PASADENA ( — Scientists and supporters of a Southland astronomy group were expected to be among those on hand Wednesday to mark the groundbreaking of what is being billed as the world's largest telescope.

Located atop a carefully selected mountain at the Carnegie Institute of Science's Las Campanas Observatory in the dry, clear air of Chile's Atacama Desert, the Pasadena-based Giant Magellan Telescope Organization (GMTO) will mark the beginning of on-site construction of the telescope and its support base.

Poised to become the world's largest telescope when it begins early operations in 2021, the GMT will produce images ten times sharper than those delivered by the Hubble Space Telescope and could help astronomers see back to the earliest moments after the Big Bang.

Giant Magellan Telescope
Astronomers hope the Giant Magellan Telescope will reveal the faintest objects ever seen in space, including extremely distant and ancient galaxies. (Photo courtesy the Giant Magellan Telescope Organization)

The GMT aims to discover Earth-like planets around nearby stars and the tiny distortions that black holes cause in the light from distant stars and galaxies.

It will reveal the faintest objects ever seen in space, including extremely distant and ancient galaxies, the light from which has been travelling to Earth since shortly after the Big Bang.

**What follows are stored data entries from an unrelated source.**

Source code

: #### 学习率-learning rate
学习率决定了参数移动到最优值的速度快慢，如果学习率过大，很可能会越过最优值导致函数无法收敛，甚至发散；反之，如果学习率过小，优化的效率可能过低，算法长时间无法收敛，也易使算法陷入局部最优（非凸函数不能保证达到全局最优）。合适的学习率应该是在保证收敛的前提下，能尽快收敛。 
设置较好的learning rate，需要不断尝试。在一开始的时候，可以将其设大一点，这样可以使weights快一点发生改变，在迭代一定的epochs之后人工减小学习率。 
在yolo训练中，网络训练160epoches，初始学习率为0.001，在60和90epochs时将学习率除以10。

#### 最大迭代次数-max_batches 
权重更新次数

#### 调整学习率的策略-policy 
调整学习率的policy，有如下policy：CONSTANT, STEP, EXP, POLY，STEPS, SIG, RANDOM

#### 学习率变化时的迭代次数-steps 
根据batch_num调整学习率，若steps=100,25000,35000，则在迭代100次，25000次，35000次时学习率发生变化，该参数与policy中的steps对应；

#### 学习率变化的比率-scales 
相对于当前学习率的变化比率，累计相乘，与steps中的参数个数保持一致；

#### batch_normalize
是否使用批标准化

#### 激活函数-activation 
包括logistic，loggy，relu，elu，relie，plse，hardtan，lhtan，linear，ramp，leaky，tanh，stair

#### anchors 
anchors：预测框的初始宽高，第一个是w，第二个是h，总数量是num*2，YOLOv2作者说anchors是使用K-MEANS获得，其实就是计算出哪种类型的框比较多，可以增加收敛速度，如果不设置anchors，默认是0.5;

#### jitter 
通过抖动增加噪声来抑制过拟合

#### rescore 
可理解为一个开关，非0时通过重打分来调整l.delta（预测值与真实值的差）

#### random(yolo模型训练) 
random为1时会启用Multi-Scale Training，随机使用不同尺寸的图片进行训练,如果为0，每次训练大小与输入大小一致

Officials say the unique design of the telescope combines seven of the largest mirrors that can be manufactured - each about 27 feet across - to create a single telescope effectively 85 feet in diameter.

Each mirror must be polished to an accuracy of 25 nanometers or one millionth of an inch.

Housed in a 22-story-high dome, the giant mirrors being developed at the University of Arizona's Richard F. Caris Mirror Laboratory will collect more light than any other telescope in history, according to the organization.

"The GMT will usher in a new era of discovery and help us to answer some of our most profound questions about the universe," said Dr. Charles Alcock, GMTO Board Member and Director of the Harvard/Smithsonian Center for Astrophysics.

Eleven international founders from the U.S., Australia, Brazil, and Korea committed over $500 million towards the project.

The telescope is expected to see first light in 2021 and be fully operational by 2024.